SameSite Cookies: Strict, Lax & None Explained

Jul 16, 2026
Updated Jul 16, 2026 Cookie Security samesite cookie samesite attribute samesite strict lax none samesite csrf

The SameSite cookie attribute controls whether a browser sends a cookie along with requests that originate from another site. It is the primary built-in defence against cross-site request forgery (CSRF): by refusing to attach a session cookie to requests coming from a different origin, the browser stops an attacker's page from acting on the user's behalf.

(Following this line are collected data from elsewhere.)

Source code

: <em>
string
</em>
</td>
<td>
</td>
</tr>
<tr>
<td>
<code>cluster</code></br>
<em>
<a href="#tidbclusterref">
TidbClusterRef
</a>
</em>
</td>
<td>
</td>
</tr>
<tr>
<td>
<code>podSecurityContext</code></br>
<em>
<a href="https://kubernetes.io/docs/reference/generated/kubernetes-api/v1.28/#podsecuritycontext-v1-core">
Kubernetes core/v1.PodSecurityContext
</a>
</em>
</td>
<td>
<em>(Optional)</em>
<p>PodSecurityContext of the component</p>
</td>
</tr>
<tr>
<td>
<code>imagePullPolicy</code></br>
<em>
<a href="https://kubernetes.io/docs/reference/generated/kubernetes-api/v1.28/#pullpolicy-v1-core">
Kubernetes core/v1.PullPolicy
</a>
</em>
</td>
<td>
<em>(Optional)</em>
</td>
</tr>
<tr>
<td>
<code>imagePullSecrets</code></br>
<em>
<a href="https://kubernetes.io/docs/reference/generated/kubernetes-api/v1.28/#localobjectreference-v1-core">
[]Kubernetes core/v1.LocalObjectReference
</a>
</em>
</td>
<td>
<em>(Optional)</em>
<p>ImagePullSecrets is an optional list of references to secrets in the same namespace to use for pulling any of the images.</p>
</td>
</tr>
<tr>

What is the SameSite attribute?

Standardised in the cookie specification (RFC 6265bis), SameSite is set in the Set-Cookie header. Normally a browser attaches a site's cookies to any request to that site, including ones triggered by a different website — which is exactly the behaviour CSRF abuses. SameSite lets the server say "only send this cookie when the request comes from my own site."

SameSite values

ValueBehaviour
StrictThe cookie is never sent on any cross-site request — not even when the user clicks a link from another site. Strongest, but can log users out when they arrive via external links.
LaxThe cookie is sent on top-level navigations using safe methods (a normal GET link click) but not on cross-site POSTs, iframes, or background requests. The modern browser default and a good balance.
NoneThe cookie is sent on all cross-site requests. Required for legitimate cross-site use (e.g. embedded widgets) but must be paired with Secure, or browsers reject it.

Example Set-Cookie with SameSite

Set-Cookie: session=abc123; SameSite=Lax; Secure; HttpOnly; Path=/

How SameSite stops CSRF

A CSRF attack works by getting a victim's browser to send an authenticated request — often a form POST — from the attacker's page. With SameSite=Lax or Strict, the browser will not attach the session cookie to that cross-site POST, so the forged request arrives unauthenticated and fails. SameSite does not replace anti-CSRF tokens, but it raises the baseline significantly and is why modern browsers default cookies to Lax.

How to check the SameSite attribute

See whether a site's cookies set SameSite (and Secure and HttpOnly) by inspecting its Set-Cookie headers with the free HTTP headers checker.

Common mistakes

  • SameSite=None without Secure. Browsers reject this combination, silently dropping the cookie. Always pair None with Secure.
  • Using Strict on the main session cookie. It can log users out when they follow a link from email or another site. Lax is usually the better default.
  • Relying on SameSite alone for CSRF. Keep anti-CSRF tokens too; some older browsers and edge cases do not fully honour SameSite.

Related guides

SameSite is one of three cookie security flags, alongside Secure and HttpOnly. It directly defends against CSRF — see also CSRF vs SSRF.

Frequently asked questions

What is the best SameSite value?

Lax is the recommended default for session cookies: it blocks cross-site POSTs (the CSRF vector) while still letting users stay logged in when they follow a normal link to your site. Use Strict for the most sensitive cookies.

Does SameSite require HTTPS?

Only SameSite=None does — it must be combined with the Secure flag. Lax and Strict work without it, though you should use Secure anyway.

Is SameSite enough to prevent CSRF?

It is a strong mitigation but not a complete one. Keep anti-CSRF tokens on state-changing requests in addition to SameSite=Lax/Strict.